__DOKUMENTAUSZUG__.

Oh man, Du stresst mich, hämmert es in meinem Kopf.

Es ist Ende Oktober, draußen wird es kühler, die Blätter färben sich und in den Supermärkten haben die Lebkuchen – mal wieder viel zu früh – Einzug gehalten. 

Während ich noch darüber nachdenke, ob es schon Zeit für Winterreifen ist, vibriert es in einer meiner WhatsApp-Gruppen mehr, als in einem aufgebrachten Bienenstock und die Spannung ist fast greifbar. 

Ich schaue auf das Display und lese eine Nachricht, die so geladen ist, dass sie locker das Stromnetz eines kleinen Dorfes versorgen könnte. 

Die Organisatorin einer Gruppe von Frauen, die zum wiederholten Mal gemeinsam einen Adventskalender vorbereiten, lässt ihrem Stress freien Lauf.

Noch 11 Tage und zwei Wochenenden liegen zwischen heute und dem vorgegebenen Abgabetermin für die selbstgemachten Kleinigkeiten – aber noch haben nicht alle ihre Sachen bei der Initiatorin abgegeben.

__AUFGABENSTELLUNG__.
1. Fasse den Text über die Adventskalender-Gruppe in zwei Sätzen zusammen.
2. Schreibe den Text über die Adventskalender-Gruppe im Anschluss an seinen letzten Satz weiter.

__DATENAUSZUG__.
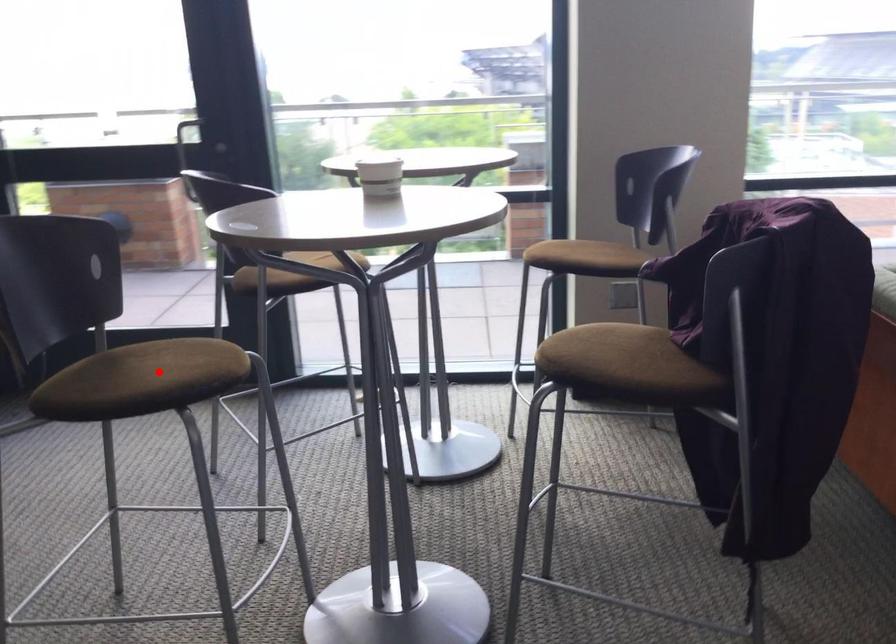
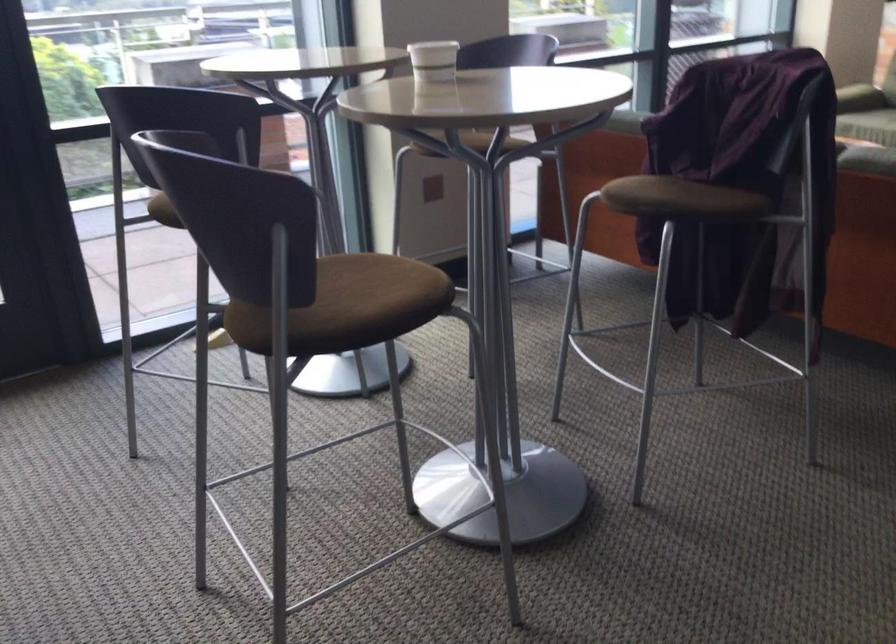
Locate, in the second image, the point that corresponds to the highlighted location in the first image.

__NUMMERIERTE ANTWORTEN__.
1. Ende Oktober erhält die erzählende Person in einer WhatsApp-Gruppe eine aufgeladene Nachricht von der Organisatorin einer Frauengruppe, die wiederholt gemeinsam einen Adventskalender vorbereitet. Die Organisatorin lässt ihrem Stress freien Lauf, da bis zum Abgabetermin für die selbstgemachten Kleinigkeiten noch 11 Tage und zwei Wochenenden bleiben und noch nicht alle ihre Sachen bei ihr abgegeben haben.

2.
Und das macht ihr Stress. Und das macht mir Stress.

Bevor ich  jetzt den „Flugmodus“ aktiviere, lass uns einen Schritt zurücktreten. Denn diese Situation – so alltäglich sie auch erscheinen mag – gibt mir die Gelegenheit, einen tieferen Blick in die Mechanismen und Auswirkungen von selbstgemachtem Stress zu werfen. 

Was passiert eigentlich, wenn wir unserem Stress ungefiltert und unreflektiert die Bühne überlassen bei uns und bei anderen und wie kommt er überhaupt zustande? 

Der Ursprung des Stresses

Stress hat so viele Gesichter wie ein Kaleidoskop Farben. Mal ist er der Motor, der uns vorantreibt, mal der unsichtbare Rucksack, der uns erdrückt.

Manchmal geraten Menschen in Stress-Spiralen, die sich immer schneller drehen, bis sie jeden im Umfeld mitreißen. Aber woher kommt dieser Stress eigentlich? 

Termine: Die tickende Zeitbombe unserer To-Do-Liste

Termine sind wichtig. Sie strukturieren unseren Tag, unsere Woche, ja unser ganzes Leben. Aber sie können auch zu tickenden Zeitbomben werden, wenn wir ihnen erlauben, uns zu beherrschen. Der Countdown läuft, und jeder Tick der Uhr kann das Stresslevel erhöhen. Dann lässt jeder Tag, der verstreicht, ohne dass die „Mission“ erfüllt ist, die Uhr ein bisschen lauter ticken.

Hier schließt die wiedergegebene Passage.